Despite his sense of paradox, Kenny is careful not to merely indulge the obvious irony of disjunction that has provided the fodder for so much art in recent years. He also manages - and this may be the crux of the matter - to weave a deeply felt thread of poetry into each work. In the boxes of facts, for instance, one can begin at any point in the work, and experience sorrow, pity, inward smiles and out-loud laughter in any order and still come away with a coherent sense of meaning and pathos. It is as if people's need to realise and imprison certainty in statements of fact is greater than their desire for such statements to be true or false, happy or sad. One senses that, in the words of William Blake, “all things possible to be believed are an image of truth”.
 

In Warehouse, the impersonal boldness of a quasi-industrial building, incorporating a taxonomy of wall-spaces (which vaguely recall Le Corbusier's chapel at Ronchamp), is undermined by the pathos of the fact that the building is designed in the form of a discarded shirt (a motif that featured in Kenny's early work). The garment is sorrowfully suggestive, maybe like a tombstone, of the absent person who is no longer wearing it. But it is also alive, anxious and inviting in the sense that a heart may be locked behind the bars in its chest; and its door, mildly evocative of a crotch, is slightly ajar. This is a world of visual metaphor and punning, where things that look like each other are made to become each other - just as homonyms telescope meanings into each other. In this world, a warehouse becomes a 'house you can wear', and a 'house that asks “where?”’.

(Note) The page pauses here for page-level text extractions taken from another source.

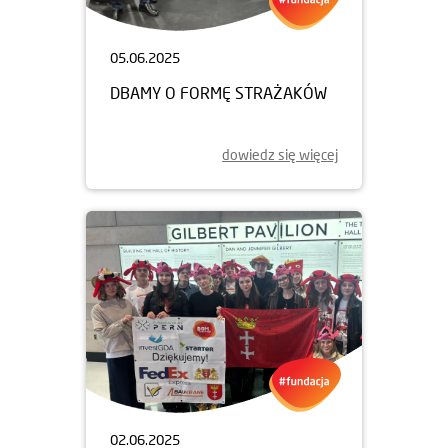
05.06.2025
DBAMY O FORMĘ STRAŻAKÓW
dowiedz się więcej
02.06.2025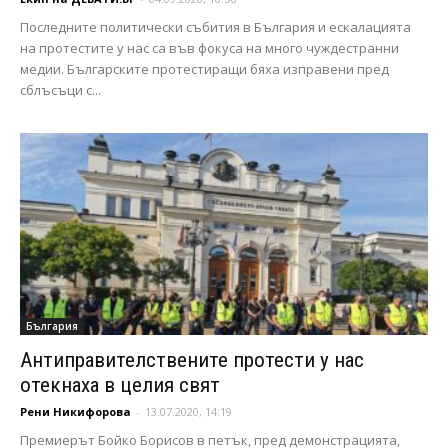
Последните политически събития в България и ескалацията
на протестите у нас са във фокуса на много чуждестранни
медии. Българските протестиращи бяха изправени пред
сблъсъци с...
България
Антиправителствените протести у нас
отекнаха в целия свят
Рени Никифорова
-
13.07.2020, 14:19
Премиерът Бойко Борисов в петък, пред демонстрацията,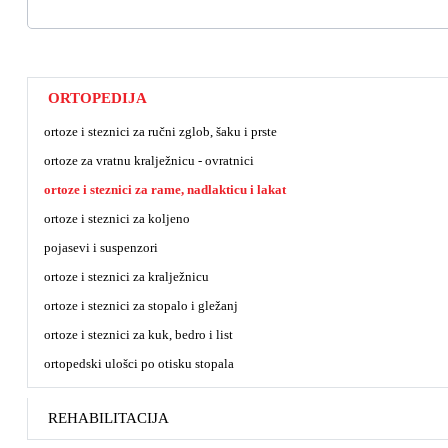
ORTOPEDIJA
ortoze i steznici za ručni zglob, šaku i prste
ortoze za vratnu kralježnicu - ovratnici
ortoze i steznici za rame, nadlakticu i lakat
ortoze i steznici za koljeno
pojasevi i suspenzori
ortoze i steznici za kralježnicu
ortoze i steznici za stopalo i gležanj
ortoze i steznici za kuk, bedro i list
ortopedski ulošci po otisku stopala
REHABILITACIJA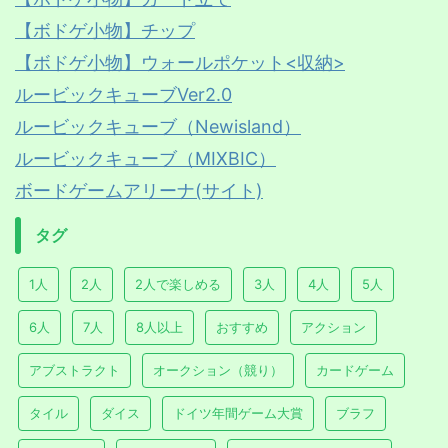
【ボドゲ小物】チップ
【ボドゲ小物】ウォールポケット<収納>
ルービックキューブVer2.0
ルービックキューブ（Newisland）
ルービックキューブ（MIXBIC）
ボードゲームアリーナ(サイト)
タグ
1人
2人
2人で楽しめる
3人
4人
5人
6人
7人
8人以上
おすすめ
アクション
アブストラクト
オークション（競り）
カードゲーム
タイル
ダイス
ドイツ年間ゲーム大賞
ブラフ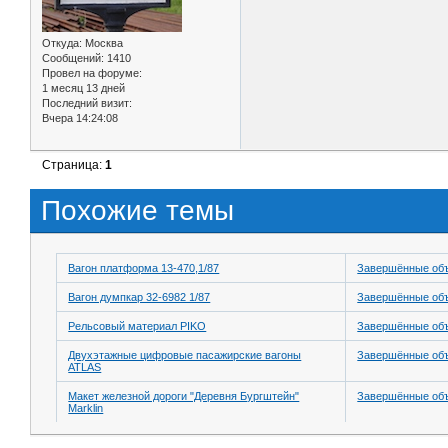
Откуда:
Москва
Сообщений:
1410
Провел на форуме:
1 месяц 13 дней
Последний визит:
Вчера 14:24:08
Страница:
1
Похожие темы
Вагон платформа 13-470,1/87
Завершённые об
Вагон думпкар 32-6982 1/87
Завершённые об
Рельсовый материал PIKO
Завершённые об
Двухэтажные цифровые пасажирские вагоны
Завершённые об
ATLAS
Макет железной дороги "Деревня Бургштейн"
Завершённые об
Marklin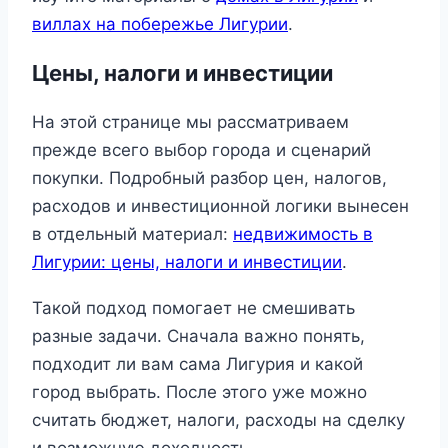
виллах на побережье Лигурии
.
Цены, налоги и инвестиции
На этой странице мы рассматриваем
прежде всего выбор города и сценарий
покупки. Подробный разбор цен, налогов,
расходов и инвестиционной логики вынесен
в отдельный материал:
недвижимость в
Лигурии: цены, налоги и инвестиции
.
Такой подход помогает не смешивать
разные задачи. Сначала важно понять,
подходит ли вам сама Лигурия и какой
город выбрать. После этого уже можно
считать бюджет, налоги, расходы на сделку
и возможную доходность.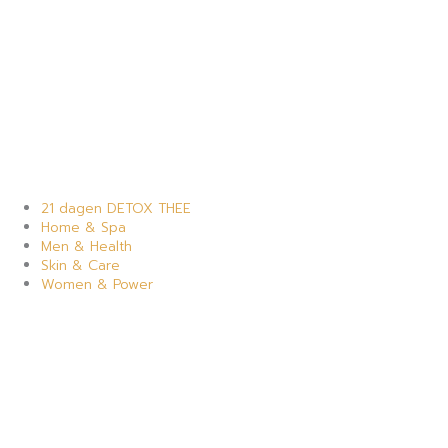
21 dagen DETOX THEE
Home & Spa
Men & Health
Skin & Care
Women & Power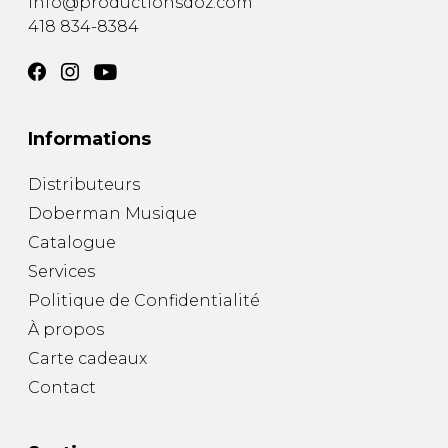
info@productionsdoz.com
418 834-8384
Informations
Distributeurs
Doberman Musique
Catalogue
Services
Politique de Confidentialité
À propos
Carte cadeaux
Contact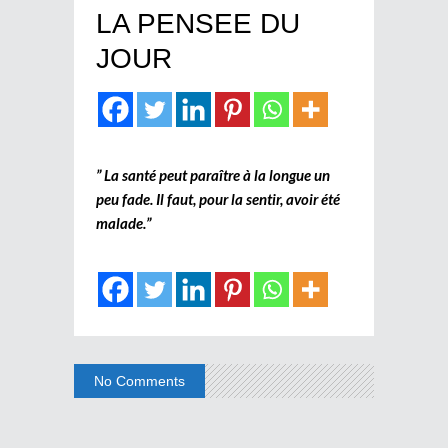
LA PENSEE DU
JOUR
” La santé peut paraître à la longue un
peu fade. Il faut, pour la sentir, avoir été
malade.”
No Comments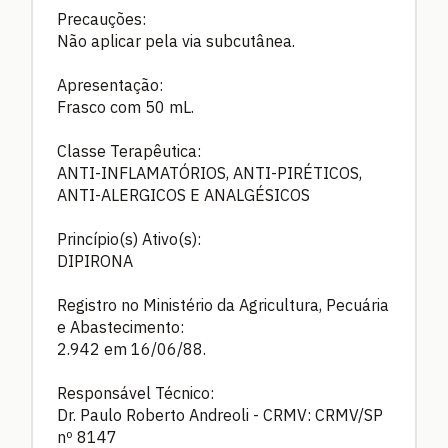
Precauções:
Não aplicar pela via subcutânea.
Apresentação:
Frasco com 50 mL.
Classe Terapêutica:
ANTI-INFLAMATÓRIOS, ANTI-PIRÉTICOS,
ANTI-ALERGICOS E ANALGÉSICOS
Princípio(s) Ativo(s):
DIPIRONA
Registro no Ministério da Agricultura, Pecuária
e Abastecimento:
2.942 em 16/06/88.
Responsável Técnico:
Dr. Paulo Roberto Andreoli - CRMV: CRMV/SP
nº 8147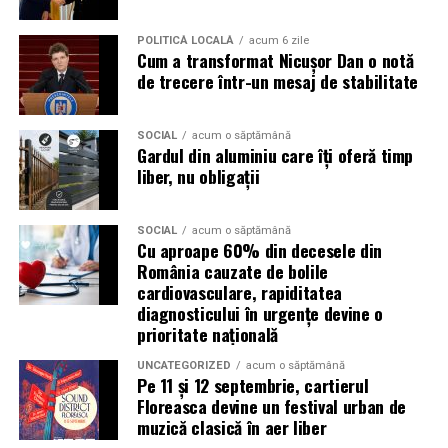
si responsabil, iar consumul de substante interzise este
strict interzis.
POLITICĂ LOCALĂ
acum 6 zile
Cum a transformat Nicușor Dan o notă
Regulamentul complet, impreuna cu lista obiectelor
de trecere într-un mesaj de stabilitate
permise si interzise, poate fi consultat pe site-ul oficial
al festivalului.
SOCIAL
acum o săptămână
Gardul din aluminiu care îți oferă timp
Un festival construit
impreuna cu partenerii sai
liber, nu obligații
Summer Well 2026 este un festival Orange, sustinut de
parteneri care contribuie la experienta editiei
SOCIAL
acum o săptămână
Cu aproape 60% din decesele din
aniversare: glo™, ING, Peroni Nastro Azzurro, Ursus,
România cauzate de bolile
Bacardi, Martini, Jagermeister, Jack Daniel’s, Mega
cardiovasculare, rapiditatea
Image, Pepsi, Fashion Days, alpro, Transalpina, vitamin
diagnosticului în urgențe devine o
aqua, Lay’s, e-on, Academia de Studii Economice din
prioritate națională
Bucuresti, FABIZ, Bucharest Business School, biciclop,
UNCATEGORIZED
acum o săptămână
syoss, InterContinental Athénée Palace, Secom.
Pe 11 și 12 septembrie, cartierul
Floreasca devine un festival urban de
Abonamentele sunt disponibile pe summerwell.ro la
muzică clasică în aer liber
pretul de 513 lei. De asemenea, pot fi achizitionate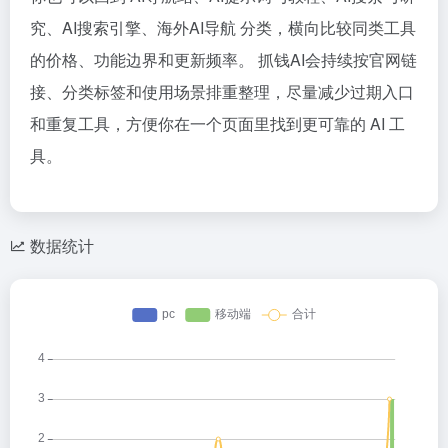
究、AI搜索引擎、海外AI导航 分类，横向比较同类工具
的价格、功能边界和更新频率。 抓钱AI会持续按官网链
接、分类标签和使用场景排重整理，尽量减少过期入口
和重复工具，方便你在一个页面里找到更可靠的 AI 工
具。
数据统计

Kenny's map-works have neither anthropomorphic shapes nor verbal statements to humanise them. In place of these motifs, roads, football pitches, dual carriageways, golf-club car parks and innumerable other routes and places - all cut from maps from around the world and identified in numerous different languages - are re-arranged in new configurations and raised on pins, like miniature spaghetti junctions. These re-workings of maps do not record geographical areas; they chart the very nature of place itself, and the processes of mind and memory that are accommodated there. Despite the absence of manifestly personal frames of reference, the map-works are infused with a distinctive poetry that conflates the absurdity and tragedy of human tendencies. This is achieved by visualising the routes and routines that we create for ourselves (which, in maps, become depersonalised and subject to their own conventions) and allowing them to reflect the tragic absurdity of our attempts to rationalise our lives. The works appear to conform to the conventional notion that 'places are relative to each other', which it is the business of maps to convey; but they also suggest, by rendering the relationships between places arbitrary and meaningless, that there is only one place in the universe - a multifarious place no doubt, but nonetheless a single one - which is the totality of space itself. Either there is nowhere to go - in which case a map is superfluous - or, as the proverbial village idiot (or sage?) said when asked how to get to the city: “you can't get there from here!”. In each case, as Kenny playfully suggests (without ever being earnest and explicit), it is impossible and absurd to attempt to navigate one's way through life strategically. But he is not po-faced about this futility. Far from it. The refreshing and shameless enjoyment of exuberant shape and colour in the map works - they are almost painterly - reflects a subtle acceptance and wry celebration of the fact that just being here, however convoluted, incomprehensible and absurd it may seem, is enough, more than enough; delicious, even.